Un roman très noir de Thierry Jonquet
Les nouveaux fascistes
Des juifs persécutés, des lycéens lynchés, des jeunes filles brûlées : un polar terrifiant aux portes de Paris
Rares sont les romanciers français qui se confrontent aux problèmes sociaux les plus brûlants. Houellebecq, François Bon, quelques autres. Ce terrain quasi à l'abandon, un genre populaire comme le policier l'occupe. Le roman de Thierry Jonquet, « Ils sont votre épouvante et vous êtes leur crainte », s'attaque frontalement au problème des banlieues. C'est un livre terrifiant.
Il se déroule dans un collège « difficile » d'une cité de la périphérie nord-est de Paris, pendant les émeutes de l'automne 2005. Une jeune femme, d'origine juive, plutôt à gauche, bref, une enseignante ordinaire, y obtient sa première affectation. Elle découvre la misère noire des écoles de banlieue, l'impossibilité de faire cours, les adolescents à l'abandon, l'analphabétisme, les ravages de la sous-culture diffusée par la télévision et les magazines people. Elle découvre la terreur quotidienne, et aussi la compassion.
Elle découvre l'agonie des banlieues rouges, devenues des enclaves dans lesquelles la loi islamique se substitue à la loi républicaine, les petits truands locaux se partageant le territoire, l'antisémitisme banalisé, l'oppression des femmes. Elle découvre les habitants des cités humiliés, insultés, soumis à la tyrannie de quelques « jeunes ». Contre tout cela, un système éducatif en ruines ne peut plus rien, ou presque rien.

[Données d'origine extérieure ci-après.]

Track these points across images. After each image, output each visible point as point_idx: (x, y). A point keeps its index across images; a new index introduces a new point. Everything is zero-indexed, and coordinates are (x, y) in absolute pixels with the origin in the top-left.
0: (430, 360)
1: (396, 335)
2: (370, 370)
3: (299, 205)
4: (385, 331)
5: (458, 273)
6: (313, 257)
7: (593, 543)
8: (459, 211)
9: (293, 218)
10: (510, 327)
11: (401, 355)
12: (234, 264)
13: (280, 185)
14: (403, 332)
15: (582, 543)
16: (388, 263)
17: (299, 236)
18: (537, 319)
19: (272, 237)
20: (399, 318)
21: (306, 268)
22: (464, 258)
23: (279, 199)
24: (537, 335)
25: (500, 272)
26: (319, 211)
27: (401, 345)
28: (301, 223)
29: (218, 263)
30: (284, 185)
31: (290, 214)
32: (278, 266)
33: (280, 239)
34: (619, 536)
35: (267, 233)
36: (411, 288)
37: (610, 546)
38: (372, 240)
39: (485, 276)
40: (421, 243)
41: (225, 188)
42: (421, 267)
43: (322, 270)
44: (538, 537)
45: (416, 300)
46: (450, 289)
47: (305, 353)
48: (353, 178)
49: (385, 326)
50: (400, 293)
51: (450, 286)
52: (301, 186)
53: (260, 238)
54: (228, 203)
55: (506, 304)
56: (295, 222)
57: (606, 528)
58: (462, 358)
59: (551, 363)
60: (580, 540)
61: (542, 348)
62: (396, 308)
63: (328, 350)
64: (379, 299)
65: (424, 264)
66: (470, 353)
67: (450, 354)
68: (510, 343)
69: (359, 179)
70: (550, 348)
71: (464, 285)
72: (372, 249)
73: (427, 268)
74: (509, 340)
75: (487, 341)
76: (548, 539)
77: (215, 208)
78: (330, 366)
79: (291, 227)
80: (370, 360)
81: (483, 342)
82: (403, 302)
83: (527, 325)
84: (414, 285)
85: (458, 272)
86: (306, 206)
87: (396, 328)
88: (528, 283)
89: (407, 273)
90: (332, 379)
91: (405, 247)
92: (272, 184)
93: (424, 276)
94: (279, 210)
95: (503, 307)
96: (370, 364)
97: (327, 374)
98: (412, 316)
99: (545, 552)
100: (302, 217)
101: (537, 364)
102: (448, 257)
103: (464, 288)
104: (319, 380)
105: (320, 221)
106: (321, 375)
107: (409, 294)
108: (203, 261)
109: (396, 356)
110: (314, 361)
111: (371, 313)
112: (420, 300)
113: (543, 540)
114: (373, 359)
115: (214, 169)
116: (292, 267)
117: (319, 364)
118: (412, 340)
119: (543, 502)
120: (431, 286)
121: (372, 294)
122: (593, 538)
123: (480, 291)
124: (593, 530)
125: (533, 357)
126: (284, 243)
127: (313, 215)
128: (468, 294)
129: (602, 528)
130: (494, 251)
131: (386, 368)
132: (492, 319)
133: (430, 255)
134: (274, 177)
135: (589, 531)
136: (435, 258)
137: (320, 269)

Au moment où l'on menace de mort un professeur qui critique l'islam, Thierry Jonquet prend des risques. Le moindre étant de se faire traiter de raciste ou de réactionnaire par les professionnels du prêt-à-penser, par ceux qui préfèrent l'idéologie à la réalité. Ils auront leur responsabilité dans les désastres à venir. Jonquet montre, sans manichéisme, la naissance d'un nouveau fascisme. Car il ne faut pas s'y tromper : c'est bien un fascisme, sous une forme inédite, qui se fabrique dans nos banlieues. Un fascisme sauce islamiste. Certes, ce fascisme-là diffère de l'ancien dans la mesure où il recrute dans les populations issues de l'immigration. Mais tous deux ont en commun la barbarie, la politique de la terreur, la haine des femmes et des minorités sexuelles, la haine de la science, la haine de la République et de la démocratie, le racisme, l'antisémitisme, le négationnisme. L'un passe à l'autre les « Protocoles des sages de Sion ».

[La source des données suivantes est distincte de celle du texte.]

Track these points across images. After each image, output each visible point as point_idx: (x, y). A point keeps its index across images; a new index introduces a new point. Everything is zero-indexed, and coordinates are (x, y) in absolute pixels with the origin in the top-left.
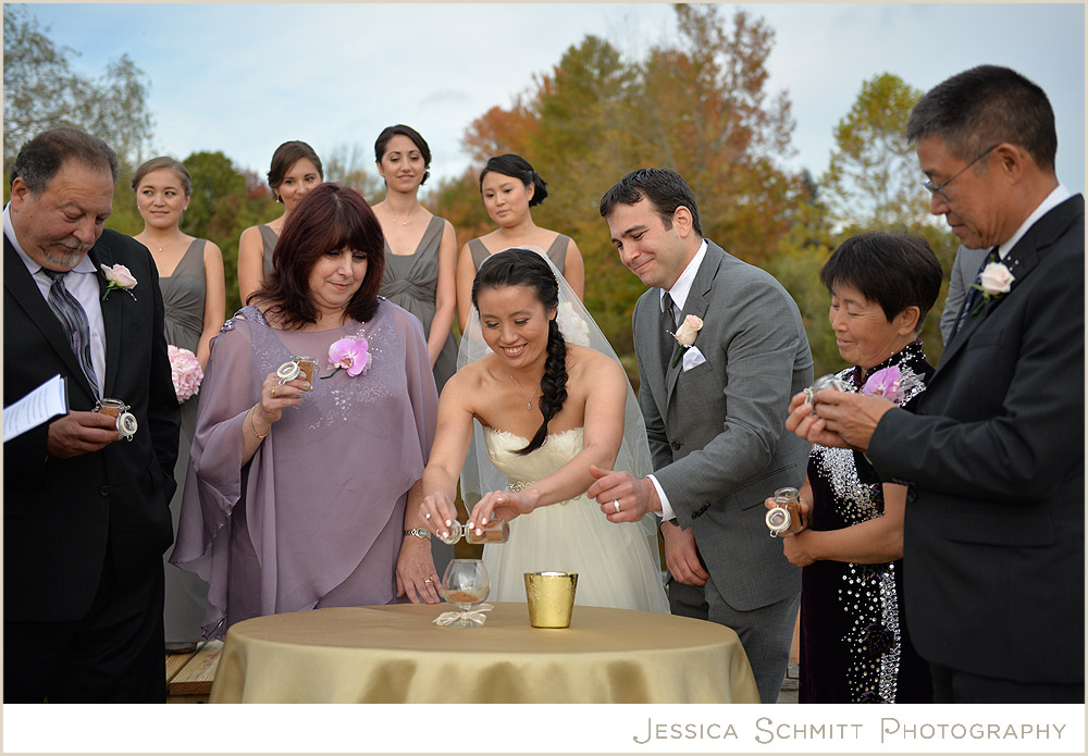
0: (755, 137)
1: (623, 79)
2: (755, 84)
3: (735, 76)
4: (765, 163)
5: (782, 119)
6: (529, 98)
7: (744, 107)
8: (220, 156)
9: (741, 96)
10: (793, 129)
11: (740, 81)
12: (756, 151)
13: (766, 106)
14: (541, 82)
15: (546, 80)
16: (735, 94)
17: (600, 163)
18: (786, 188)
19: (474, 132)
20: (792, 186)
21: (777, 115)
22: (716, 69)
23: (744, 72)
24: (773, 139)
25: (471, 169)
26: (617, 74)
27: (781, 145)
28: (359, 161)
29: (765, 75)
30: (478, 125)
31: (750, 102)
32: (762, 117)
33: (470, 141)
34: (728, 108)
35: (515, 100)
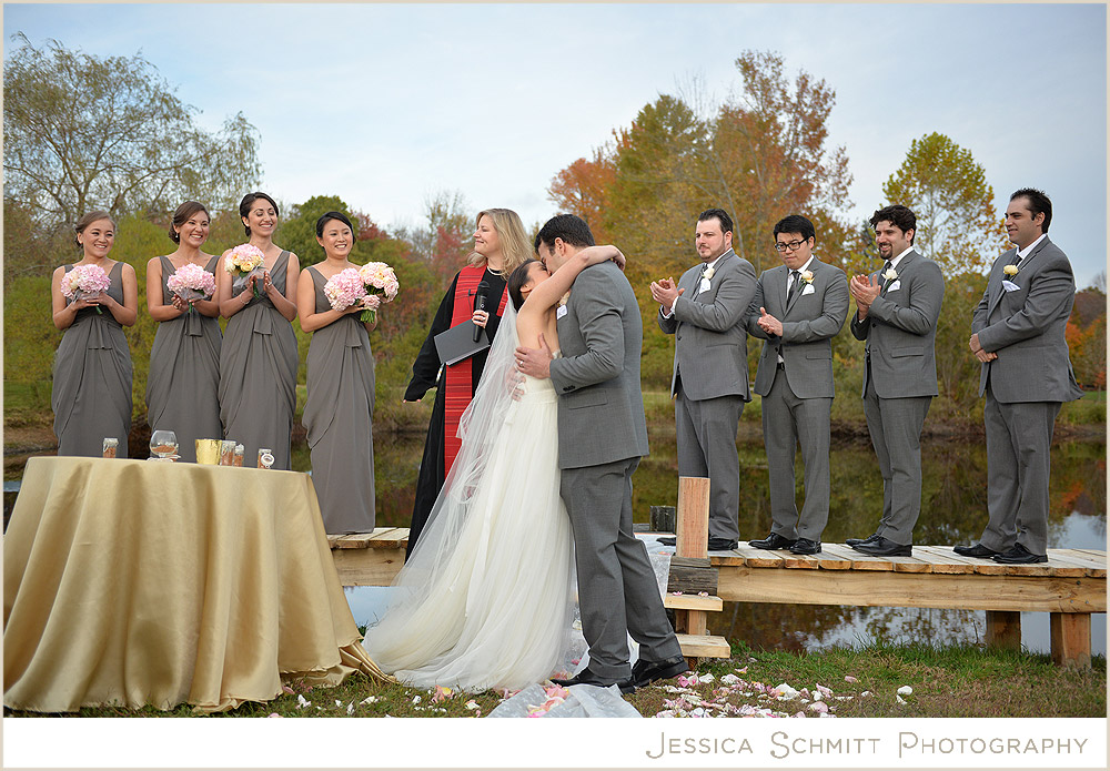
0: (814, 191)
1: (693, 135)
2: (814, 143)
3: (796, 134)
4: (821, 213)
5: (840, 174)
6: (611, 152)
7: (804, 162)
8: (336, 199)
9: (802, 152)
10: (849, 183)
11: (801, 138)
12: (816, 204)
13: (823, 162)
14: (620, 138)
15: (625, 136)
16: (796, 150)
17: (667, 212)
18: (843, 237)
19: (560, 182)
20: (849, 236)
21: (834, 171)
22: (779, 128)
23: (805, 132)
24: (831, 193)
26: (689, 131)
27: (838, 199)
28: (460, 206)
29: (824, 133)
30: (564, 174)
31: (810, 158)
32: (821, 171)
33: (557, 190)
34: (790, 164)
35: (597, 153)
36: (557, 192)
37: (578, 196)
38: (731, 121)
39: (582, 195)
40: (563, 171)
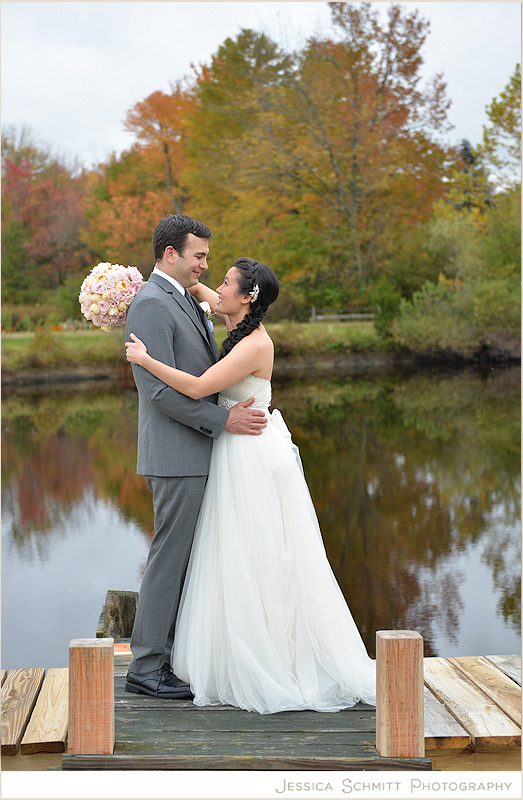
0: (411, 115)
1: (279, 67)
2: (409, 70)
3: (390, 62)
4: (420, 136)
5: (437, 98)
6: (189, 84)
7: (399, 88)
9: (396, 79)
10: (448, 107)
11: (395, 66)
12: (412, 127)
13: (419, 88)
14: (200, 71)
15: (205, 70)
16: (390, 77)
17: (255, 141)
18: (443, 159)
19: (136, 114)
20: (449, 157)
21: (432, 96)
22: (371, 57)
23: (399, 60)
24: (428, 116)
25: (137, 145)
26: (274, 63)
27: (436, 122)
28: (28, 139)
29: (419, 61)
30: (140, 107)
31: (406, 85)
32: (417, 97)
33: (132, 122)
34: (384, 90)
35: (175, 85)
36: (134, 123)
37: (157, 127)
38: (319, 52)
39: (161, 125)
40: (139, 104)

Les tyrans recrutent classiquement leurs hommes de main chez les déclassés et les petits truands. Avec des victimes, ils fabriquent des machines à faire des victimes. Jonquet cite à propos un texte de Marx condamnant à l'échec les révolutionnaires qui s'appuieront sur la «racaille du lumpenproletariat». C'est notre lumpenproletariat qui persécute les juifs, lynche les lycéens, brûle les jeunes filles, lapide les pompiers, chasse les médecins et incendie les écoles. Il faut souhaiter que les SA de demain ne soient pas déjà nés dans nos banlieues. Jonquet nous montre notre cauchemar. Il est là, il est en train de devenir notre monde.